Tous les humains, reliés, mettant en commun leurs savoirs ; une éducation de masse et une information partagée consolidant la démocratie ; les pouvoirs verticaux dépassés par le règne égalitaire de l’horizontalité… C’était le temps où le philosophe Michel Serres annonçait, dans Le Monde, en décembre 1996, « l’an zéro d’une nouvelle manière de partager le savoir », et où Thomas Friedman, chroniqueur au New York Times, célébrait la libre circulation planétaire de l’intelligence. C’était hier, voici deux décennies.
Au même moment, une nuée de geeks libertariens annonçait la revanche sur les Etats de citoyens bardés d’informations et la régulation des conflits par la parole donnée à tous. L’Internet allait être au XXIe siècle ce que l’imprimerie avait été au XVe siècle : une révolution au service de la connaissance et de l’humanisme.
Et nous voilà à la veille de l’investiture, lundi 20 janvier, à la Maison Blanche, de Donald Trump, flanqué du milliardaire Elon Musk et applaudi par le patron de Meta, Mark Zuckerberg. La nouvelle « trinité » du pouvoir suprême américain incarne le pire de l’Internet et envoie le meilleur aux oubliettes. Parvenus grâce aux réseaux sociaux au sommet de la première puissance de la planète, ils entendent faire triompher leur aversion de l’Etat de droit, leur dédain du reste du monde, leurs intérêts financiers. Au nom de la « libre expression », ils veulent, grâce à leur fortune, imposer leur parole, autoriser les incitations à la haine et faire régner le bobard. En France, les marchands de hargne applaudissent, tout comme les idéologues du « moins d’Etat ».
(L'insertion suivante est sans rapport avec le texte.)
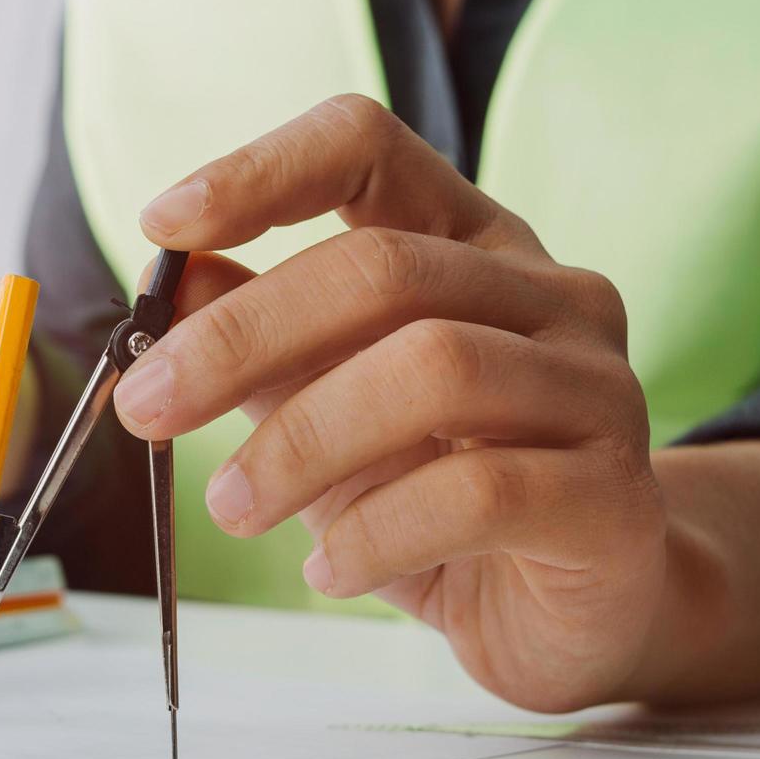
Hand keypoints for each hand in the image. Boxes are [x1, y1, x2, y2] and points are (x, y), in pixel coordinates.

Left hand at [115, 94, 664, 711]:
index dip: (260, 172)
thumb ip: (261, 341)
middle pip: (383, 269)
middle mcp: (550, 294)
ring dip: (300, 442)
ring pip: (435, 371)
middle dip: (240, 337)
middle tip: (145, 406)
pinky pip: (482, 494)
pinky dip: (377, 533)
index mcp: (470, 243)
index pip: (369, 149)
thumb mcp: (324, 404)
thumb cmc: (432, 491)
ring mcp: (596, 388)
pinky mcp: (614, 498)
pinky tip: (329, 571)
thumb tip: (172, 278)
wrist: (565, 610)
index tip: (161, 225)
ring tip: (231, 509)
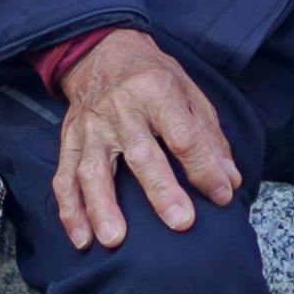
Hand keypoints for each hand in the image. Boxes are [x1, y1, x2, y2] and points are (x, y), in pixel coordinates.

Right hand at [44, 26, 241, 251]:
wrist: (100, 52)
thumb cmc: (153, 76)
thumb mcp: (190, 92)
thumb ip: (209, 137)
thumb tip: (230, 180)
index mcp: (156, 92)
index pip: (184, 135)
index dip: (204, 168)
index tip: (222, 196)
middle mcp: (120, 110)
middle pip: (140, 155)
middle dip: (161, 191)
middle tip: (181, 223)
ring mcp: (90, 128)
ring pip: (92, 170)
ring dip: (101, 207)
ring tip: (114, 240)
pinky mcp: (68, 141)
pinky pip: (64, 178)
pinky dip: (69, 210)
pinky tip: (82, 238)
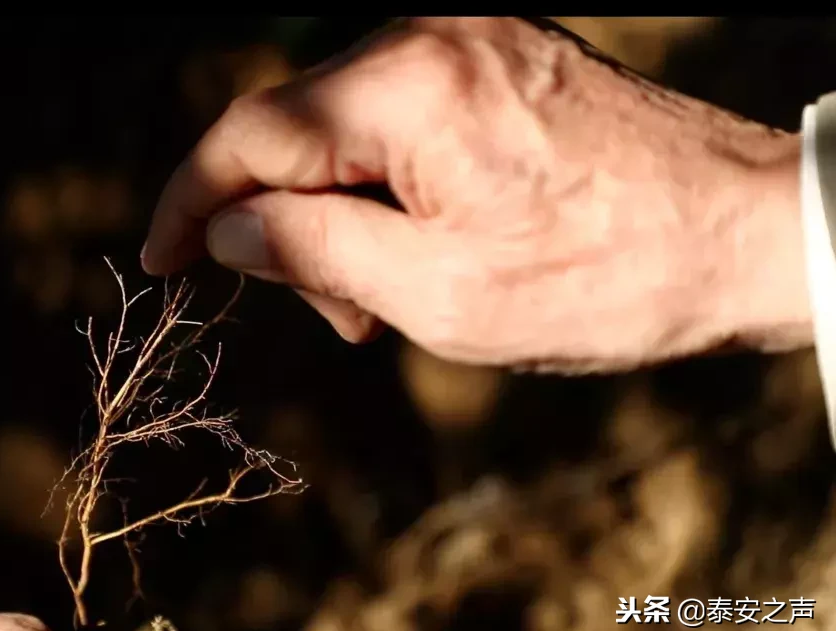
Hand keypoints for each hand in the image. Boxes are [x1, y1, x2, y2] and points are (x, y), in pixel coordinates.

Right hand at [141, 17, 810, 371]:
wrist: (746, 233)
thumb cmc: (603, 275)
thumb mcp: (435, 291)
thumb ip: (310, 248)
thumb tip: (227, 226)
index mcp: (404, 85)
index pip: (250, 135)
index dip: (192, 203)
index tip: (163, 261)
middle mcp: (430, 34)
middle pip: (298, 129)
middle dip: (291, 226)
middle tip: (337, 318)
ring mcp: (472, 36)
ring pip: (350, 127)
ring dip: (346, 213)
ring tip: (389, 299)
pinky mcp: (502, 55)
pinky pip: (406, 116)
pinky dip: (392, 185)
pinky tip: (423, 244)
La première élection de Donald Trump, en 2016, boostée à la désinformation en ligne, puis la crise liée au Covid-19, envenimée par les fake news sanitaires avaient déjà sonné la fin des promesses utopiques. La monétarisation des données générées par les réseaux sociaux a transformé les algorithmes basés sur le ressentiment et la confrontation en modèle économique. Du rêve du Web comme immense coopérative à savoir autogérée n’a survécu que l’encyclopédie Wikipédia.